Another key impact of this work was in reclaim. This maintains a list of active and inactive pages (now folios) and determines, based on which data is (approximately) least used, and thus which memory to free to relieve memory pressure.
The limited granularity of the page cache therefore impacted reclaim as well – since each entry on this list was limited to 4 KB, it resulted in reclaim taking longer.
Through use of folios we immediately fix this issue and, depending on large folio usage, reduce the size of the reclaim lists, thus improving reclaim performance.
The work which impacted the page cache and reclaim specifically was done in Linux v5.18 (see the relevant series for details).
This saw very significant performance throughput increases ranging from 24% – 241%.
We term folios larger than the base page size ‘large folios’, as it is at these larger sizings that the advantages of folios really come into play.
A case in point is memory mapping – even when not mapping huge pages, fewer page faults are required to map large folios thus batching up operations which takes less time.
mTHP
Virtual memory, which allows for logical addresses belonging to each individual process to be mapped to physical memory, is only efficient as a result of aggressive caching between virtual and physical addresses.
This is because actually looking up the physical address from a virtual address is a relatively expensive operation in hardware.
This cache is known as the ‘Translation Lookaside Buffer’ or TLB. It is maintained at a granularity of the page size being mapped.
Modern hardware allows for page sizes larger than the base page size to be used, which are termed ‘huge pages’. These naturally map more memory per cache entry, and thus reduces cache misses thus (often significantly) reducing memory lookup latency.
In order to do this, the kernel must deal with physically contiguous ranges of the appropriate size to enable this functionality.
For instance, x86-64 allows 2 MB huge pages (as well as 1 GB, though 2 MB is more typically utilised), and thus the kernel maintains heuristics to reduce fragmentation of physical memory at a 2 MB granularity.
However, arm64 permits huge pages of a variety of page sizes between 4 KB and 2 MB, e.g. 16 KB, 64 KB, 256 KB, etc. which also exhibit similar performance improvements in reduced TLB cache contention.
Without folios, which have an innate capacity to be split into folios of smaller size when required, supporting this would either be impossible or at least, very difficult.
This functionality, termed ‘mTHP’ (multi-size THP), results in significant performance improvements ranging from 5%-20% depending on use case.
Folios: The New York Interpretation
So performance and latency improvements aside, we come back to the issue of the memory wasted in maintaining struct page‘s for each and every base page of physical memory.
In discussion with Johannes Weiner it was decided that in fact folios could address this issue also.
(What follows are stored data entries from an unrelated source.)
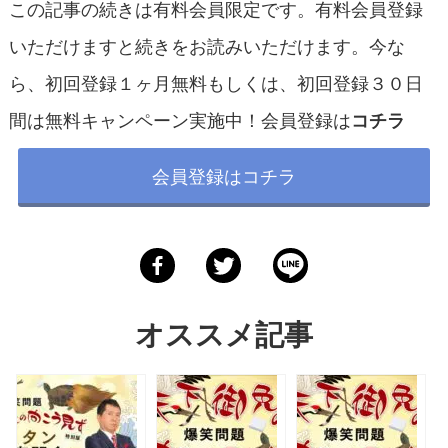
この記事の続きは有料会員限定です。有料会員登録
いただけますと続きをお読みいただけます。今な
ら、初回登録１ヶ月無料もしくは、初回登録３０日
間は無料キャンペーン実施中！会員登録は
コチラ
会員登録はコチラ
オススメ記事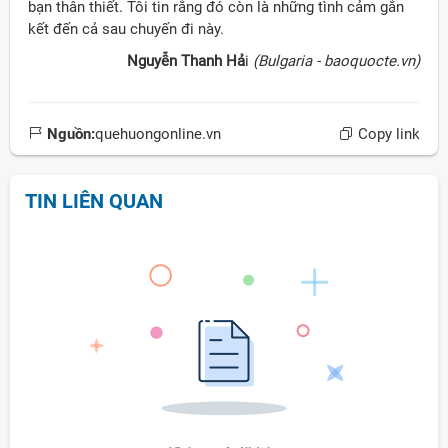
bạn thân thiết. Tôi tin rằng đó còn là những tình cảm gắn
kết đến cả sau chuyến đi này.
Nguyễn Thanh Hả
i
(Bulgaria - baoquocte.vn)
Nguồn:
quehuongonline.vn
Copy link
TIN LIÊN QUAN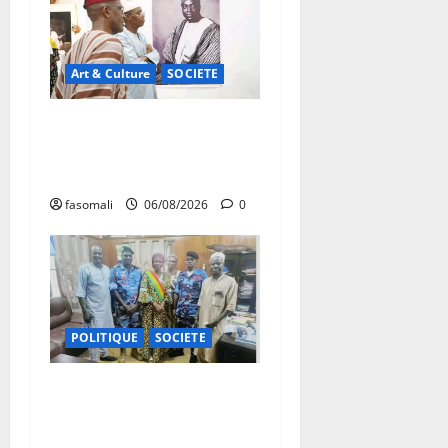
Art & Culture
SOCIETE
Musée national du Mali :
TƐGƐNƆ au service de la
valorisation du patrimoine
fasomali
06/08/2026
0
POLITIQUE
SOCIETE
San : le nouveau Directeur
régional de la police
nationale à l’écoute des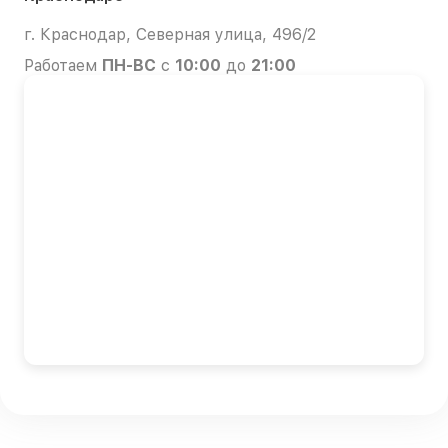
г. Краснодар, Северная улица, 496/2
Работаем
ПН-ВС
с
10:00
до
21:00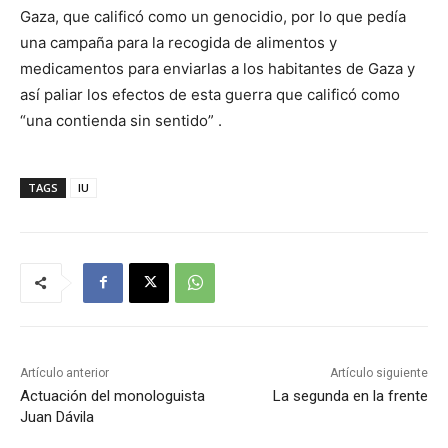
Gaza, que calificó como un genocidio, por lo que pedía
una campaña para la recogida de alimentos y
medicamentos para enviarlas a los habitantes de Gaza y
así paliar los efectos de esta guerra que calificó como
“una contienda sin sentido” .
TAGS
IU
Artículo anterior
Artículo siguiente
Actuación del monologuista
La segunda en la frente
Juan Dávila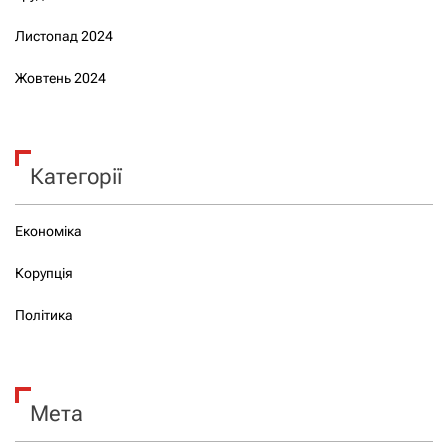
Листопад 2024
Жовтень 2024
Категорії
Економіка
Корупція
Політика
Мета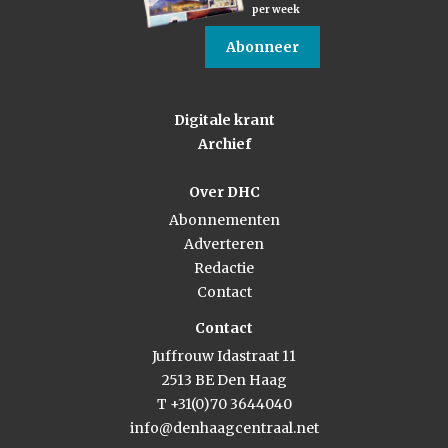
per week
Abonneer
Digitale krant
Archief
Over DHC
Abonnementen
Adverteren
Redactie
Contact
Contact
Juffrouw Idastraat 11
2513 BE Den Haag
T +31(0)70 3644040
info@denhaagcentraal.net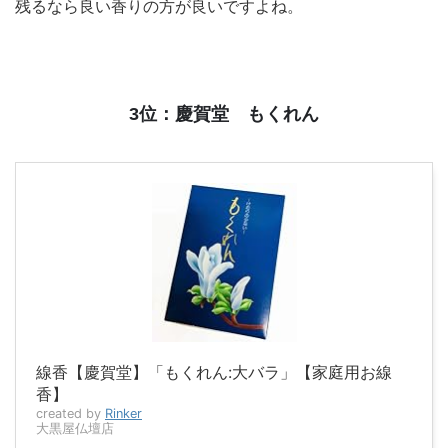
残るなら良い香りの方が良いですよね。
3位：慶賀堂 もくれん
線香【慶賀堂】「もくれん:大バラ」【家庭用お線
香】
created by
Rinker
大黒屋仏壇店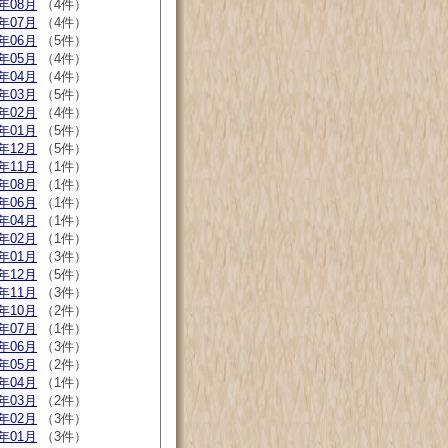
2年08月
（4件）
2年07月
（4件）
2年06月
（5件）
2年05月
（4件）
2年04月
（4件）
2年03月
（5件）
2年02月
（4件）
2年01月
（5件）
1年12月
（5件）
1年11月
（1件）
1年08月
（1件）
1年06月
（1件）
1年04月
（1件）
1年02月
（1件）
1年01月
（3件）
0年12月
（5件）
0年11月
（3件）
0年10月
（2件）
0年07月
（1件）
0年06月
（3件）
0年05月
（2件）
0年04月
（1件）
0年03月
（2件）
0年02月
（3件）
0年01月
（3件）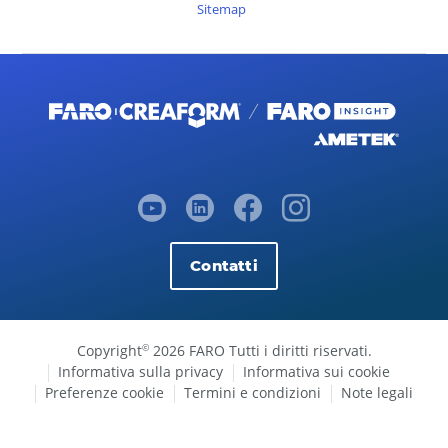
Sitemap
Contatti
Copyright
2026 FARO Tutti i diritti riservati.
©
Informativa sulla privacy
Informativa sui cookie
Preferenze cookie
Termini e condizioni
Note legali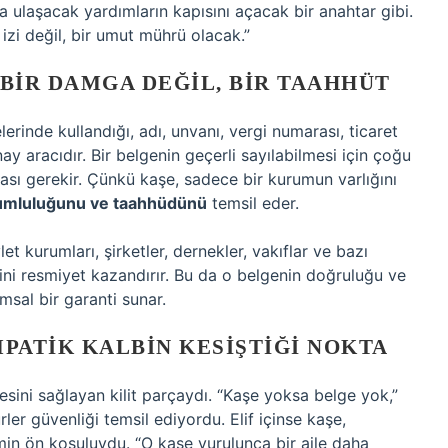
a ulaşacak yardımların kapısını açacak bir anahtar gibi.
i değil, bir umut mührü olacak.”
 BIR DAMGA DEĞIL, BIR TAAHHÜT
rinde kullandığı, adı, unvanı, vergi numarası, ticaret
 onay aracıdır. Bir belgenin geçerli sayılabilmesi için çoğu
ı gerekir. Çünkü kaşe, sadece bir kurumun varlığını
orumluluğunu ve taahhüdünü
temsil eder.
t kurumları, şirketler, dernekler, vakıflar ve bazı
ini resmiyet kazandırır. Bu da o belgenin doğruluğu ve
sal bir garanti sunar.
PATIK KALBIN KESIŞTIĞI NOKTA
esini sağlayan kilit parçaydı. “Kaşe yoksa belge yok,”
er güvenliği temsil ediyordu. Elif içinse kaşe,
min ön koşuluydu. “O kaşe vurulunca bir aile daha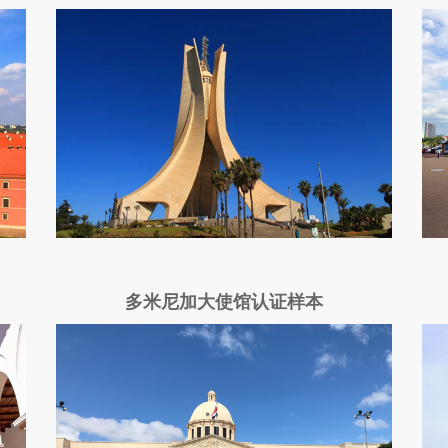
多米尼加大使馆认证样本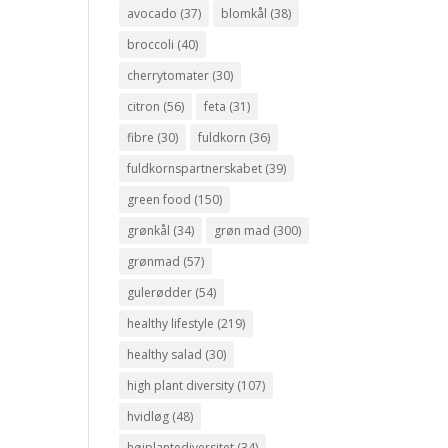
avocado
(37)
blomkål
(38)
broccoli
(40)
cherrytomater
(30)
citron
(56)
feta
(31)
fibre
(30)
fuldkorn
(36)
fuldkornspartnerskabet
(39)
green food
(150)
grønkål
(34)
grøn mad
(300)
grønmad
(57)
gulerødder
(54)
healthy lifestyle
(219)
healthy salad
(30)
high plant diversity
(107)
hvidløg
(48)
højplantediversitet
(34)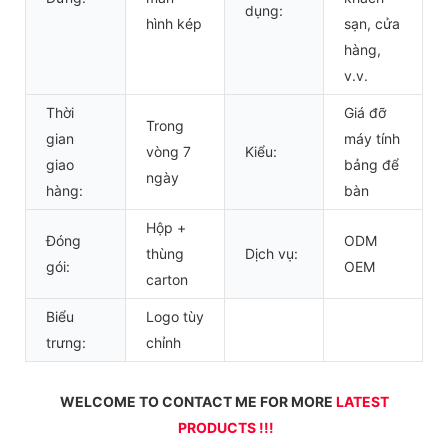
dụng:
hình kép
sạn, cửa
hàng,
v.v.
Thời
Giá đỡ
Trong
gian
máy tính
vòng 7
Kiểu:
giao
bảng để
ngày
hàng:
bàn
Hộp +
Đóng
ODM
thùng
Dịch vụ:
gói:
OEM
carton
Biểu
Logo tùy
trưng:
chỉnh
WELCOME TO CONTACT ME FOR MORE 
LATEST 
PRODUCTS !!!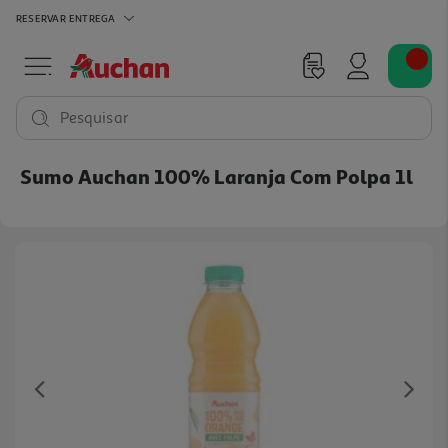
RESERVAR
ENTREGA
Pesquisar
Sumo Auchan 100% Laranja Com Polpa 1l
Previous
Ne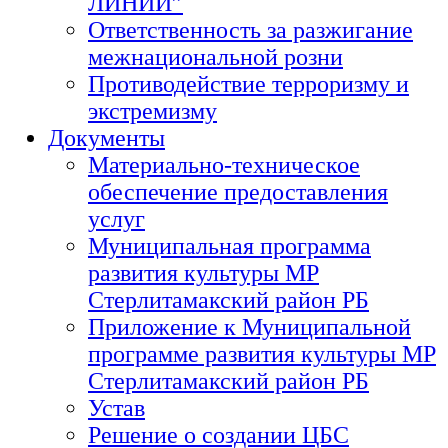
ЛИНИИ”
Ответственность за разжигание
межнациональной розни
Противодействие терроризму и
экстремизму
Документы
Материально-техническое
обеспечение предоставления
услуг
Муниципальная программа
развития культуры МР
Стерлитамакский район РБ
Приложение к Муниципальной
программе развития культуры МР
Стерлитамакский район РБ
Устав
Решение о создании ЦБС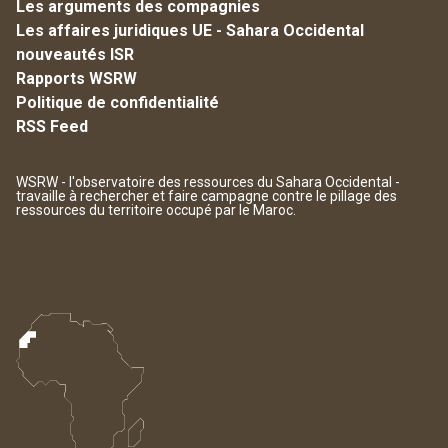
Les arguments des compagnies
Les affaires juridiques UE - Sahara Occidental
nouveautés ISR
Rapports WSRW
Politique de confidentialité
RSS Feed
WSRW - l'observatoire des ressources du Sahara Occidental -
travaille à rechercher et faire campagne contre le pillage des
ressources du territoire occupé par le Maroc.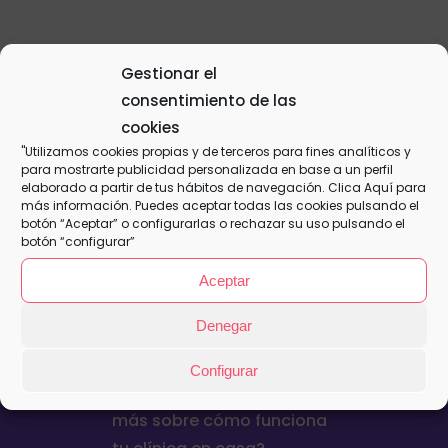
Plan Familiar – Mensual
Gestionar el
15,50
€
consentimiento de las
cookies
"Utilizamos cookies propias y de terceros para fines analíticos y
This is a simple, virtual product.
para mostrarte publicidad personalizada en base a un perfil
elaborado a partir de tus hábitos de navegación. Clica
Aquí
para
Añadir al
Detalles
más información. Puedes aceptar todas las cookies pulsando el
carrito
botón “Aceptar” o configurarlas o rechazar su uso pulsando el
botón “configurar”
Aceptar
Denegar
Configurar
¿Quieres contratar o saber
más sobre cómo funciona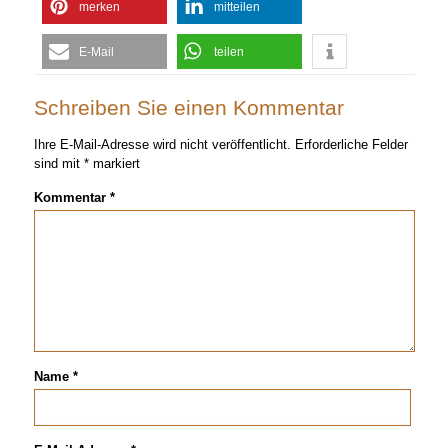
merken
mitteilen
E-Mail
teilen
Schreiben Sie einen Kommentar
Ihre E-Mail-Adresse wird nicht veröffentlicht.
Erforderliche Felder
sind mit
*
markiert
Kommentar
*
Name
*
Since he resides in New York state, this has subsequently been termed the ‘New York’ interpretation.
As a result, a key aim of folios is to reduce the size of struct page from 64 bytes to 8 bytes.
The intent is that each struct page will now simply contain a ‘memory descriptor’ (memdesc for short) which will either encode metadata within the 8 byte value, or contain a pointer to another data structure which provides relevant metadata.
While this represents a 87.5% reduction in size of struct page objects, things pointed to by the memdesc now have to be allocated separately. However, since fewer objects are required across physically contiguous ranges this still represents a significant memory saving.
Importantly, as a result of this change, folios themselves only provide metadata describing user memory, which is a significant divergence from the Ottawa interpretation.
Until memdescs are established for each type of kernel memory allocation, kernel memory still largely uses struct page directly.
The reduction in memory used is especially important as the memory used for struct page is allocated for the kernel, meaning it cannot be reclaimed.
See Matthew’s Memdescs page for a detailed description of the design.